Parmi les cellules non hématopoïétiques, on trouve plusieurs types cellulaires qui expriment les molécules CMH-II de manière constitutive. Ainsi, selon une étude exhaustive par immunohistologie chez l‘homme [31], les cellules épithéliales des systèmes digestif, respiratoire et urinaire sont positives. Les vaisseaux lymphatiques et capillaires, à l’exception de ceux du cerveau, des testicules et du placenta, sont nettement positifs. La fonction des molécules CMH-II dans ces cellules n’est pas connue.

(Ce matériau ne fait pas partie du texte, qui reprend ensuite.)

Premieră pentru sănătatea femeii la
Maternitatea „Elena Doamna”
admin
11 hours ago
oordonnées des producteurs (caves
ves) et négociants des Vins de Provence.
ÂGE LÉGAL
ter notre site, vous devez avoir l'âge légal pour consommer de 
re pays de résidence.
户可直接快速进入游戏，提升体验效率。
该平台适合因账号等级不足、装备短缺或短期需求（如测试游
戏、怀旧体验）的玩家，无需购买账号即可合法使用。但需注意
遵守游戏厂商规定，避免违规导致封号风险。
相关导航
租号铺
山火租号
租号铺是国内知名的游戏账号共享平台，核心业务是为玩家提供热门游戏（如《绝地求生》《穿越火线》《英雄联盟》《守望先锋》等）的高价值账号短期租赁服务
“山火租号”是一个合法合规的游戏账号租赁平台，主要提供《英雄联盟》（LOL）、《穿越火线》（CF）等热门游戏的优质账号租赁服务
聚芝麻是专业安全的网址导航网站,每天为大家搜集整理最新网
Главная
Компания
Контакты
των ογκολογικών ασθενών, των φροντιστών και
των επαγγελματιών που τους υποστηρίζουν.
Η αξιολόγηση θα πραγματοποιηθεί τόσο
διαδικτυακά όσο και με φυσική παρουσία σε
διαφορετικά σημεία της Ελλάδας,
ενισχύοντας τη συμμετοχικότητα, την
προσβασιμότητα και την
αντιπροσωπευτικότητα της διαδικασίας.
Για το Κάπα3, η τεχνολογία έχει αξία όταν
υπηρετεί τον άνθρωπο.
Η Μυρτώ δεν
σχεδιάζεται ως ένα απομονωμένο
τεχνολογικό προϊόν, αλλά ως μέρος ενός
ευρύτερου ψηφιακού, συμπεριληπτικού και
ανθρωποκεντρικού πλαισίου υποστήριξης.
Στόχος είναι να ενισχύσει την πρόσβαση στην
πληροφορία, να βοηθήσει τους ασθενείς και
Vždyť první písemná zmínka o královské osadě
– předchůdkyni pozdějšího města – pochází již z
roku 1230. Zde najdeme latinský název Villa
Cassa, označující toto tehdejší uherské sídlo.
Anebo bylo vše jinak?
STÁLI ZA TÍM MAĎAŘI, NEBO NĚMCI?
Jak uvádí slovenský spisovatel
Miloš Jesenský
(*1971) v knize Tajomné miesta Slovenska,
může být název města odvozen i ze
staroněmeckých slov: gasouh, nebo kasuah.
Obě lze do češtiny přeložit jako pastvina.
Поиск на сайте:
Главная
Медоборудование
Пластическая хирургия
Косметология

Un nombre élevé de facteurs peut moduler l’expression des gènes CMH-II. On trouve des facteurs solubles comme les cytokines mais aussi des contacts cellules-cellules, des virus et des facteurs physiques comme les UV. Une vision détaillée de ces multiples facteurs testés sur de nombreux types cellulaires et en combinaison est publiée dans plusieurs revues [30;33]. Quelques points saillants sont détaillés ici. L’interferon-gamma (IFN-γ) est un inducteur puissant dans la plupart des cellules et représente la cytokine principalement étudiée ces dernières années dans la régulation des gènes CMH-II. Quelques cellules semblent ne pas répondre à l’IFN-γ comme les neurones et les cellules endocrines β du pancréas [34]. L’effet de l’IFN-γ peut être modulé par d’autres cytokines comme le TGF-β1 et l’IL-1 qui inhibent son action [35;36], le TNF-α qui l’augmente [34]. L’Il-4 augmente l’expression des molécules CMH-II dans des lymphocytes B. De manière surprenante, cette induction par l’Il-4 peut être inhibée par l’

IFN-γ. Les cellules NK peuvent induire l’expression des molécules CMH-II [37;38]. Des virus comme le CMV peuvent inhiber l’induction des gènes CMH-II [39], d’autres semblent l’induire [40].

Finalement en plus de ces observations effectuées souvent in vitro, il faut noter que l’expression des molécules CMH-II varie selon les situations in vivo [30]. Ainsi, dans le système reproductif, cette expression peut varier selon la période du cycle menstruel ou de lactation. L’activation des lymphocytes T humains (mais pas ceux de la souris) conduit à l’induction des molécules CMH-II. Dans des situations pathologiques, on trouve aussi une altération de l’expression des molécules CMH-II. Cette expression est souvent augmentée dans des cellules constitutivement positives ou même induite lors de rejet de greffe, d’inflammations. Dans les tumeurs, l’expression des molécules CMH-II peut être augmentée ou diminuée et est difficilement corrélée avec la différenciation ou la survie du malade. Pour conclure, il existe des déficiences dans l’expression des molécules CMH-II « MHC class II deficiency » selon la terminologie de l’OMS [32] ou communément appelée Bare Lymphocyte Syndrome (BLS) [41].